───── Selected excerpt ─────
This recording features the Sunday Talk portion of the service. For the full service watch here.

I Want To Know What Love Is – Rev. Linda Jackson

DESCRIPTION

We all want to know what Love is. What if Love is more than what we have allowed? This week we open the month by exploring love not merely as a feeling, but as a living, expansive presence — available in the uncomfortable and the good, in the messy and the beautiful. The invitation is to begin expanding the container of love within ourselves, and to discover that we already are the fullness of what we seek.

SUMMARY

Rev. Linda Jackson explores the tension between our cultural longing to “know what love is” and bell hooks’ assertion that “love is our true destiny,” noting that many people believe in love’s importance yet feel unsure how to embody it. Drawing on bell hooks’ All About Love and M. Scott Peck’s definition, she reframes love from a passive noun into an active verb: “the will to extend one’s self for the purpose of nurturing one’s own or another’s spiritual growth,” emphasizing that love is an act of will, intention, and repeated choice rather than a romantic accident. Hooks’ six elements of love—care, affection, commitment, trust, respect, and knowledge—are presented as a practical framework for accountable, responsible love, with the reminder that care or affection alone are not sufficient and that one “cannot love what you do not know.”

Rev. Linda contrasts these healthy understandings with popular songs that normalize possession, obsession, and stalking as “love,” arguing that such distortions fuel cynicism, which hooks calls “the great mask of the disappointed and betrayed heart.” She insists that “love and abuse cannot co-exist,” rejecting any claim to love that involves harm, and links authentic love directly to justice, echoing Martin Luther King Jr.’s vision of love as a powerful, non-sentimental force and “supreme unifying principle of life” that undergirds movements for social transformation. Integrating Jack Kornfield’s teaching on “conversing with the heart,” she invites listeners to move from overreliance on intellect and control toward inner guidance, treating the heart as a trustworthy source of intuition and core values.

Self-love is presented as foundational rather than selfish, requiring the same six elements directed inward—care, commitment, trust, responsibility, respect, and knowledge—to heal past wounds and gently reopen closed hearts. From a Science of Mind perspective, Rev. Linda extends hooks’ view of love as practice to a deeper metaphysical claim: love is not only something we do but something we are, “the self-givingness of the spirit” expressing as all that exists, so that “love is the nature of Being itself” and always present as our essential nature. She concludes with an affirmation—“I celebrate all of me as the fullness of love”—and a guided practice inviting participants to notice where they treat love as a noun, where their hearts may be closed, and how they might choose one element of love to embody daily toward themselves, others, or the world, awakening to the ever-present love within.

TRANSCRIPTION

This transcription was auto-generated, please excuse typos, errors and omissions.
─────
*Task a*. Could you reproduce the sermon page word for word, starting at "DESCRIPTION" and ending after "what we seek."?
The sermon page and the listing that follows it are unrelated.
───── Materials provided ─────
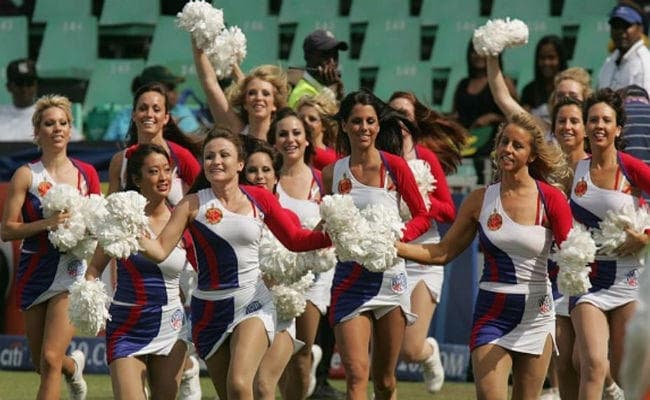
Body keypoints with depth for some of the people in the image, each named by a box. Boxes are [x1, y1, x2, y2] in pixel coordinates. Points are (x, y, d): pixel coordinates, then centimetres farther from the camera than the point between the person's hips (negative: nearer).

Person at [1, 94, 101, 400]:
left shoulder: (86, 174, 4)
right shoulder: (26, 175, -3)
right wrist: (46, 223, -20)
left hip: (72, 271, -1)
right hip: (35, 271, 1)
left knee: (50, 360, -15)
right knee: (41, 363, 12)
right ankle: (74, 365, 48)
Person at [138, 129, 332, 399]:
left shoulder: (259, 199, 2)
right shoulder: (193, 205, -2)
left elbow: (294, 239, 11)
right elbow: (160, 250, -8)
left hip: (253, 304, -1)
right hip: (210, 310, 1)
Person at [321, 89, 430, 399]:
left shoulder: (394, 167, -1)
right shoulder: (332, 173, 4)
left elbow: (422, 217, 4)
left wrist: (398, 237, -15)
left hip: (389, 277, 0)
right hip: (349, 278, 0)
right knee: (356, 375, -15)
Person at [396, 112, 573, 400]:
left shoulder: (550, 198, -5)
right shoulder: (481, 200, 3)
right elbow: (443, 253, 8)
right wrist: (391, 247, -2)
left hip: (537, 314, -1)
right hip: (492, 312, 1)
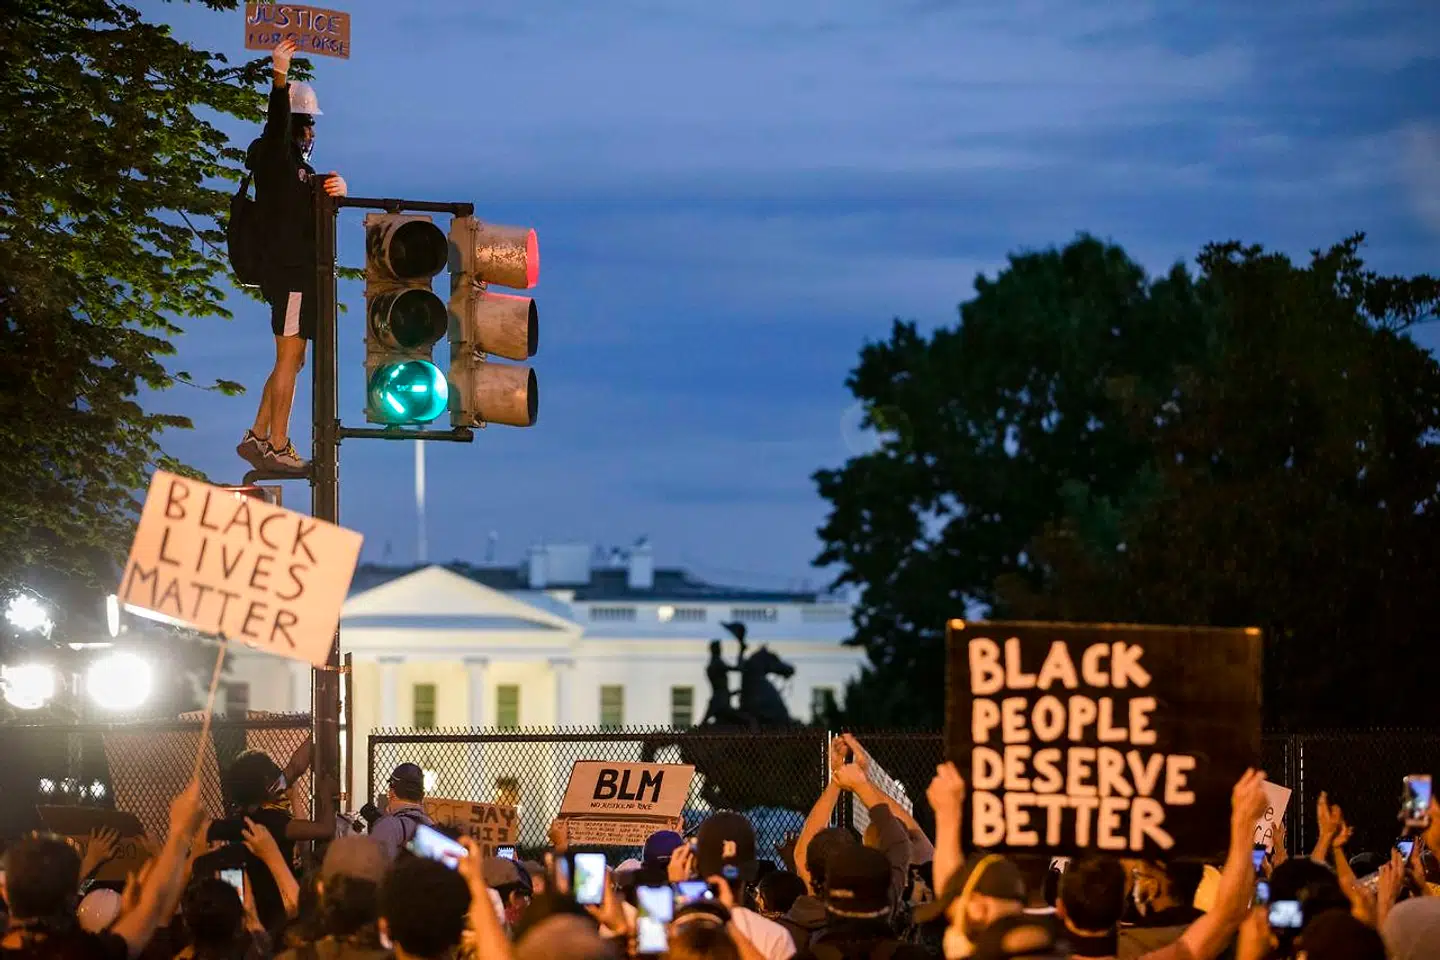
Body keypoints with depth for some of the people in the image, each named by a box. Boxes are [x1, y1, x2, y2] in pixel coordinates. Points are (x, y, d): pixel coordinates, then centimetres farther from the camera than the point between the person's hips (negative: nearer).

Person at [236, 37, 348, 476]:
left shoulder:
─────
*Task b*. In the listing, could you revise the lines from the one containing "right hip: (35, 271, 1)" through the end of the listing, swapping "shoulder" for "shoulder joint" and changing nothing else? Return only those lines, and omit the pictures.

*Expected output a*.
DESCRIPTION

We all want to know what Love is. What if Love is more than what we have allowed? This week we open the month by exploring love not merely as a feeling, but as a living, expansive presence — available in the uncomfortable and the good, in the messy and the beautiful. The invitation is to begin expanding the container of love within ourselves, and to discover that we already are the fullness of what we seek.

*Expected output b*.
right hip: (35, 271, 1)
left knee: (50, 360, -15)
right knee: (41, 363, 12)
right ankle: (74, 365, 48)
Person at [138, 129, 332, 399]:
left shoulder joint: (259, 199, 2)
right shoulder joint: (193, 205, -2)
left elbow: (294, 239, 11)
right elbow: (160, 250, -8)
left hip: (253, 304, -1)
right hip: (210, 310, 1)
Person at [321, 89, 430, 399]:
left shoulder joint: (394, 167, -1)
right shoulder joint: (332, 173, 4)
left elbow: (422, 217, 4)
left wrist: (398, 237, -15)
left hip: (389, 277, 0)
right hip: (349, 278, 0)
right knee: (356, 375, -15)
Person at [396, 112, 573, 400]:
left shoulder joint: (550, 198, -5)
right shoulder joint: (481, 200, 3)
right elbow: (443, 253, 8)
right wrist: (391, 247, -2)
left hip: (537, 314, -1)
right hip: (492, 312, 1)
Body keypoints with depth for some of the people in the image, each named by a box. Boxes are [x1, y1, x2, y2] in pixel coordinates. Points are (x, y, d): pixel coordinates, then centimetres farther from the camera than the point between the person's hips (negative: nearer).

Person at [236, 37, 348, 476]:
left shoulder joint:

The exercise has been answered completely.